When you think of the photographers that captured the humans of Paris, masters of the lens like Henri Cartier-Bresson, Brassaï and Robert Doisneau come to mind. Their iconic black and white photographs are often as familiar as the monuments of Paris themselves. Today, we’re turning our attention to another French photographer whose images haven’t been licensed on tourist postcards a thousand times over, but still capture the humanist impulse, showing us the transformation of French society as it put itself back together following World War II, through to the 21st century. The lesser-known photographs of Jean-Philippe Charbonnier are a chance to rediscover the nostalgia of Paris we know so well through a whole new lens…
Jean-Philippe Charbonnier was part of the same club as Brassaï, Doisneau and Cartier-Bresson, the latter he considered a personal hero; “the formidable statue”. They were known as Humanist photographers, an unofficial art movement that was associated most strongly in France, particularly mid-century Paris. It wasn’t exactly photojournalism, but it was a reportage of human charm, of social customs; banality captured with poetic realism.

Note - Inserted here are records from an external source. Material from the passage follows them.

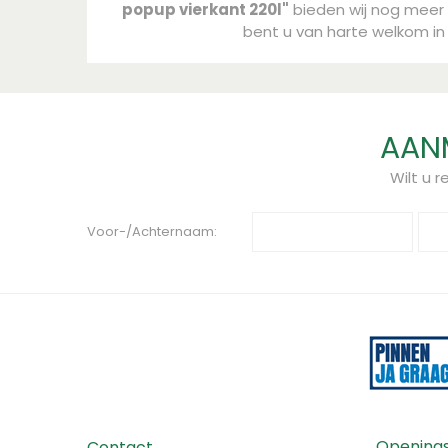
popup vierkant 220l"
bieden wij nog meer s
bent u van harte welkom i
AANM
Wilt u 
Voor-/Achternaam:
Openings
Contact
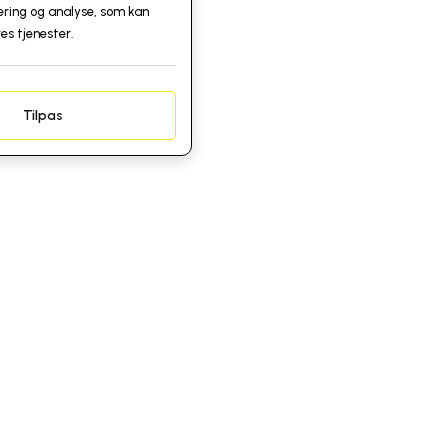
ering og analyse, som kan
es tjenester.
Tilpas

They identified closely with the classe populaire, but could also take an interest in the behind-the-scenes in Paris’ couture houses. As a boy who was raised by an artistic family in Paris, Jean-Philippe met the likes of Max Ernst and the great photographer Jacques-Henri Lartigue. His first job working with a camera was in the studio of Sam Lévin, the guy who “discovered” Brigitte Bardot. At the end of the war, he photographed the execution of a Nazi collaborator in front of a crowd in a small French village and soon after, his work was published for the first time in Point de Vue magazine in 1949. He became a reported for a post-war monthly magazine Réalités, which took him around the world, from Mongolia to Kuwait to Alaska. His more recognised photojournalism work abroad perhaps overshadowed his extensive essays on Paris, and it wasn’t until the mid-70s that Charbonnier decided to immerse himself solely on the Parisian story.
Jean-Philippe Charbonnier opened the first photography gallery in Paris with his then wife in 1975. The gallery still exists today, located in the Marais, exhibiting mid-century photography.